Freedom of peaceful assembly is sometimes difficult to separate from freedom of expression. Authors of communications to the Human Rights Committee that relate to protests often invoke both freedom of expression and of assembly, and the Human Rights Committee is willing to apply both rights.[1]

The IACHR has stated that demonstrations are “a form of expression involving the exercise of related rights such as the right of citizens to assemble and demonstrate and the right to the free flow of opinions and information.”[2]

The ECtHR also acknowledges that there is no clear dividing line between the two rights.[3] It considers the guarantee of freedom of peaceful assembly a lex specialis, which must be interpreted in light of freedom of expression, which is the lex generalis:

The Court notes that … Article 10 of the Convention is to be regarded as a lex generalis in relation to Article 11 of the Convention, a lex specialis … On the other hand, notwithstanding its autonomous role and particular sphere of application, Article 11 of the Convention must … also be considered in the light of Article 10 of the Convention. The protection of personal opinions, secured by Article 10 of the Convention, is one of the objectives of freedom of peaceful assembly as enshrined in Article 11 of the Convention.[4]

In practice, the ECtHR has tended to analyze certain forms of protest as exercises of freedom of expression rather than freedom of peaceful assembly. These include one-person protests,[5] the establishment of protest camps,[6] shouting slogans during a ceremony,[7] hunger strikes,[8] symbolic acts of protest (such as hanging out clothing representing the “dirty laundry of the nation”,[9] pouring paint on a sculpture[10] or burning flags and photos[11] ), displaying signs or political symbols,[12] occupations of public buildings[13] and direct actions intended to block activities that demonstrators disapprove of.[14]

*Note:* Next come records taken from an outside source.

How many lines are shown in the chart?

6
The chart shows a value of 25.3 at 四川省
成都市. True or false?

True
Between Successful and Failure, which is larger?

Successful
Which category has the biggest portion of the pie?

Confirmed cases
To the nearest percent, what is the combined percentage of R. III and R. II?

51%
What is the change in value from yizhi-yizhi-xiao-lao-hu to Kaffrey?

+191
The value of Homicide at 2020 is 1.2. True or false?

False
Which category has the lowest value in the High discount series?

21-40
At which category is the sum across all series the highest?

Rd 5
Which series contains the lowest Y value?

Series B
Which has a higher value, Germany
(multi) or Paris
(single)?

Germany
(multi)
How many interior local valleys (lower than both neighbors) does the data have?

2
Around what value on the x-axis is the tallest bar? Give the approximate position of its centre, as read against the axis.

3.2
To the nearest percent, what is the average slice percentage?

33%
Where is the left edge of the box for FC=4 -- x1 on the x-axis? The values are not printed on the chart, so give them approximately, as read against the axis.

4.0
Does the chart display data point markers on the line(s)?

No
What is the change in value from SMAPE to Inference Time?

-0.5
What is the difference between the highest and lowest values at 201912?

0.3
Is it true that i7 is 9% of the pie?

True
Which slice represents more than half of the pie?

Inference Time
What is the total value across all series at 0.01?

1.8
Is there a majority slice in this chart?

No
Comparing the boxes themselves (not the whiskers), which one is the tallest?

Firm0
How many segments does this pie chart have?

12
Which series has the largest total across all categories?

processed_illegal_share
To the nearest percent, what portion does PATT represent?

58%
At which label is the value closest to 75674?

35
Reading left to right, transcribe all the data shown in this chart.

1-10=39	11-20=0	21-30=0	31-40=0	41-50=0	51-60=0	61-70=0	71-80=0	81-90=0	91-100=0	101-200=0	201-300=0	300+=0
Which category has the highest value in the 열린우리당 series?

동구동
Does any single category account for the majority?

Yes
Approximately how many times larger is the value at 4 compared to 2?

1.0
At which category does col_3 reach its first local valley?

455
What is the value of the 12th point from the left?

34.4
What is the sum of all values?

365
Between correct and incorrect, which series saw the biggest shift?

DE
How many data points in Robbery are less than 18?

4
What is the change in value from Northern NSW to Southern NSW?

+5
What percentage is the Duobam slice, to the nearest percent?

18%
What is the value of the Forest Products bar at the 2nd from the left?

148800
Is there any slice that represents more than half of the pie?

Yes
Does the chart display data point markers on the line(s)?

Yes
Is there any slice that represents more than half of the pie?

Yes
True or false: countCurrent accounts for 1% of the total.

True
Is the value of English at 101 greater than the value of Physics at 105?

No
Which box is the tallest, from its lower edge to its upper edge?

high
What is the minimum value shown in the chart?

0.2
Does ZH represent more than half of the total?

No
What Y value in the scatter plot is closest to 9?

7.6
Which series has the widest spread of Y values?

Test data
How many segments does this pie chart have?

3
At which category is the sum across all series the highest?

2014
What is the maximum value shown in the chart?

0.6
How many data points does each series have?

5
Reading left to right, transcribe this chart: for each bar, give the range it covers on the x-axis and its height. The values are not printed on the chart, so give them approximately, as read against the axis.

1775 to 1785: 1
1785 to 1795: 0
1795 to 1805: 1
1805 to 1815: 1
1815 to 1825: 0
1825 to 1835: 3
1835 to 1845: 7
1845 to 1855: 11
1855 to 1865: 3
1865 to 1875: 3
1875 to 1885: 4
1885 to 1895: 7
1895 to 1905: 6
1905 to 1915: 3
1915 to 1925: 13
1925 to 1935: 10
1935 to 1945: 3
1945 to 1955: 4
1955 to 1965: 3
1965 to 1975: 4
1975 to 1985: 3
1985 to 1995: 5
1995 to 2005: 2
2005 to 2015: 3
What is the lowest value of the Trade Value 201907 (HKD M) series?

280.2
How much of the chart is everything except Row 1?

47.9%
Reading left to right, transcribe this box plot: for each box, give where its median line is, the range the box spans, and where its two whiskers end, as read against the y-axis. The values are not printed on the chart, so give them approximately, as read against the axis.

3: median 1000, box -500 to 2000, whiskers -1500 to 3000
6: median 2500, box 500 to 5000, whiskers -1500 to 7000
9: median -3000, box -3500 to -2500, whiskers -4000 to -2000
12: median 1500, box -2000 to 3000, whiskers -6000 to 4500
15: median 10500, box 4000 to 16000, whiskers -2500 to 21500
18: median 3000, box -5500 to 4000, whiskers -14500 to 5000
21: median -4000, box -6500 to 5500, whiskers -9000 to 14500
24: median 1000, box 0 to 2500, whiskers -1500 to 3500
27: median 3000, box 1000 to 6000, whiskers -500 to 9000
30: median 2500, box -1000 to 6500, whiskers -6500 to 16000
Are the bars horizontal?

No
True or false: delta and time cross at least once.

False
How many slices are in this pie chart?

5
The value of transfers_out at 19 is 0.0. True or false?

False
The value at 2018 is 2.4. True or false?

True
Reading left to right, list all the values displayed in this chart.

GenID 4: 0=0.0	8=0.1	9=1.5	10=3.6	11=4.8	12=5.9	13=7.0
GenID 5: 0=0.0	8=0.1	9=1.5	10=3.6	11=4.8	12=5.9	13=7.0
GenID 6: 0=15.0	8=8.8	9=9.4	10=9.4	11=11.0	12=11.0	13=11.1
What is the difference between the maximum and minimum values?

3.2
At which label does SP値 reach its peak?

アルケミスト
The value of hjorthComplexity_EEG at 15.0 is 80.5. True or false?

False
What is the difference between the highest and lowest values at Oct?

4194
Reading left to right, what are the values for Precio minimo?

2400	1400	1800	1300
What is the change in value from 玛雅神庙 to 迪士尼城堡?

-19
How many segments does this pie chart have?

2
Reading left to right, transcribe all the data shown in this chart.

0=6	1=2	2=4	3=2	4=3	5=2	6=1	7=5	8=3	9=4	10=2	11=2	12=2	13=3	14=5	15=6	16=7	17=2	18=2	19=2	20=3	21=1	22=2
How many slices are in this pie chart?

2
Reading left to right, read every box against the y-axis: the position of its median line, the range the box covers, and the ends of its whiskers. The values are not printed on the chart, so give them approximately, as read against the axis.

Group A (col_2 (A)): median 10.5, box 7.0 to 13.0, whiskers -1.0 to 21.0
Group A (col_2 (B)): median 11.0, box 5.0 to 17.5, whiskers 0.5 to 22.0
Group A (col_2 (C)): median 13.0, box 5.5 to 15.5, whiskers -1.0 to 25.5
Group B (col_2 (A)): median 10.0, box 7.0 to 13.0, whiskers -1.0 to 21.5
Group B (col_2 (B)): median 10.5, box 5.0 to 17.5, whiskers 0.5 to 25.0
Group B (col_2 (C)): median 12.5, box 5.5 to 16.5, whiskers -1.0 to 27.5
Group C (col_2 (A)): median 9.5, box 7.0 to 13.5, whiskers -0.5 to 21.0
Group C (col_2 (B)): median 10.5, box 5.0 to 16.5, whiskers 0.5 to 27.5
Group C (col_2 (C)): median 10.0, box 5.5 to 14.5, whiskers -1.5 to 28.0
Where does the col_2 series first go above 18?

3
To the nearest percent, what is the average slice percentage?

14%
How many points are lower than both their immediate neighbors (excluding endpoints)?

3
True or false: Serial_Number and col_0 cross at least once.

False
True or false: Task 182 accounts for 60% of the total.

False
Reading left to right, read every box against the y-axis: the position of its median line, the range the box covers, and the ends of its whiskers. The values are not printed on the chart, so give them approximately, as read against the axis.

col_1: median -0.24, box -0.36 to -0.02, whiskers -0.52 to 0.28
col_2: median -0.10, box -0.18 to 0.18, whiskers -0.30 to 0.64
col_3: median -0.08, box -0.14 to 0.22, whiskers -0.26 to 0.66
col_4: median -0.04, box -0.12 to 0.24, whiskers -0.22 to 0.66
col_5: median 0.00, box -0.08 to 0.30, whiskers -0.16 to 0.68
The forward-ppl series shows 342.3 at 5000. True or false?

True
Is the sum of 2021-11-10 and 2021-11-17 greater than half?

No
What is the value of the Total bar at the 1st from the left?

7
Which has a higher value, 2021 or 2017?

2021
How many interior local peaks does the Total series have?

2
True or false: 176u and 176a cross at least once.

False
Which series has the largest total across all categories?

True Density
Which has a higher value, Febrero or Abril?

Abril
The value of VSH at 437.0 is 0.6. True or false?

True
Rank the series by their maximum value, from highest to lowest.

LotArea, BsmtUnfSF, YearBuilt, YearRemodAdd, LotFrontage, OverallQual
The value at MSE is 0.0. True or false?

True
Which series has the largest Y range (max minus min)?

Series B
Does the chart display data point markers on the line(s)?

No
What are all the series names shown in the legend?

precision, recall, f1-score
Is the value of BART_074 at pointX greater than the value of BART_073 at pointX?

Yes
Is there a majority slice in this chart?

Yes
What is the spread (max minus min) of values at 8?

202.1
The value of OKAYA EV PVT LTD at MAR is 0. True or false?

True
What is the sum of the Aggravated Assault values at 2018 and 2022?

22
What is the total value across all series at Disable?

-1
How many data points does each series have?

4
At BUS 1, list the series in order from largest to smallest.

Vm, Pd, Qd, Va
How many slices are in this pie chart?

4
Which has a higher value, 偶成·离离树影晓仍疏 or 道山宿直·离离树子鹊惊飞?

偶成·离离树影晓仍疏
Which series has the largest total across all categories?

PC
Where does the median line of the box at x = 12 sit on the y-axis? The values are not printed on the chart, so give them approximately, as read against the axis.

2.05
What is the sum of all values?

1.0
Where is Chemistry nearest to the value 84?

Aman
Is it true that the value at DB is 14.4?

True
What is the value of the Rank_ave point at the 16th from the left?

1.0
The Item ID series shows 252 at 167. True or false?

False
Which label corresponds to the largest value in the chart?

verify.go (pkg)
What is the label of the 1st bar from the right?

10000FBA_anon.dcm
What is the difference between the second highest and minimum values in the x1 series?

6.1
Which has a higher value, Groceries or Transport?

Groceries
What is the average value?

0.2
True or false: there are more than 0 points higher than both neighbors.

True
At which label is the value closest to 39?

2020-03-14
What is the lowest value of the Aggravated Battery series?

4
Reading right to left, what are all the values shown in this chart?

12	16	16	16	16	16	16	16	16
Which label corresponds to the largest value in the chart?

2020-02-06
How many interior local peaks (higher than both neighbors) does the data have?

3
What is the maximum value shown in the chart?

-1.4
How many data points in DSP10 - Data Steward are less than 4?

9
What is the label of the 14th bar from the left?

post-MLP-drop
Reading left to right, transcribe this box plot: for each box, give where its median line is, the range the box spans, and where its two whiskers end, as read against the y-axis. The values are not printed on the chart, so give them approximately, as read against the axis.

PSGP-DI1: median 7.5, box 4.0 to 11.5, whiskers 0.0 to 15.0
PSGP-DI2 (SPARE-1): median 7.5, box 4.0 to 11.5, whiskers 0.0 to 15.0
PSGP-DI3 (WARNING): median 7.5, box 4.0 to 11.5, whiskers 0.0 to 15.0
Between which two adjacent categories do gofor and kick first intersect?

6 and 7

  1. See, for example, Kivenmaa v. Finland, Human Rights Committee, Views of 9 June 1994, UN Doc. CCPR/C/50/D/412/1990 and Galina Youbko v. Belarus, Human Rights Committee, Views of 24 April 2014, UN Doc. CCPR/C/110/D/1903/2009.
  2. IACHR, Report on the Criminalization of the Work of Human Rights Defenders, OEA/Ser.L/V/II, Doc.49/15, 31 December 2015, para.119.
  3. Women on Waves and Others v. Portugal, ECtHR, Judgment of 3 February 2009, para. 28.
  4. Yarouslav Belousov v. Russia, ECtHR, Judgment of 4 October 2016, paras. 166-167 (references omitted); see also Ezelin v. France, ECtHR, Judgment of 26 April 1991, paras. 35-37.
  5. See, for example, Novikova and Others v. Russia, ECtHR, Judgment of 26 April 2016.
  6. See G and E v. Norway, EComHR, Decision of 3 October 1983 and Frumkin v. Russia, ECtHR, Judgment of 5 January 2016, para. 107.
  7. Açık and Others v. Turkey, ECtHR, Judgment of 13 January 2009, para. 36.
  8. Atilla v. Turkey, ECtHR, Decision of 11 May 2010.
  9. Tatár and Fáber v. Hungary, ECtHR, Judgment of 12 June 2012, para. 29.
  10. Murat Vural v. Turkey, ECtHR, Judgment of 21 October 2014, paras. 40-56.
  11. Christian Democratic People’s Party v. Moldova (no. 2), ECtHR, Judgment of 2 February 2010, para. 27
  12. Vajnai v. Hungary, ECtHR, Judgment of 8 July 2008, paras. 27-29; Fratanoló v. Hungary, ECtHR, Judgment of 3 November 2011, para. 13; Fáber v. Hungary, ECtHR, Judgment of 24 July 2012, para. 29.
  13. See Taranenko v. Russia, ECtHR, Judgment of 15 May 2014, paras. 68-69.
  14. See, for example, Steel and Others v. the United Kingdom, ECtHR, Judgment of 23 September 1998, para. 92; Hashman and Harrup v. the United Kingdom, ECtHR, Grand Chamber Judgment of 25 November 1999, para. 28; Drieman and Others v. Norway, ECtHR, Decision of 4 May 2000.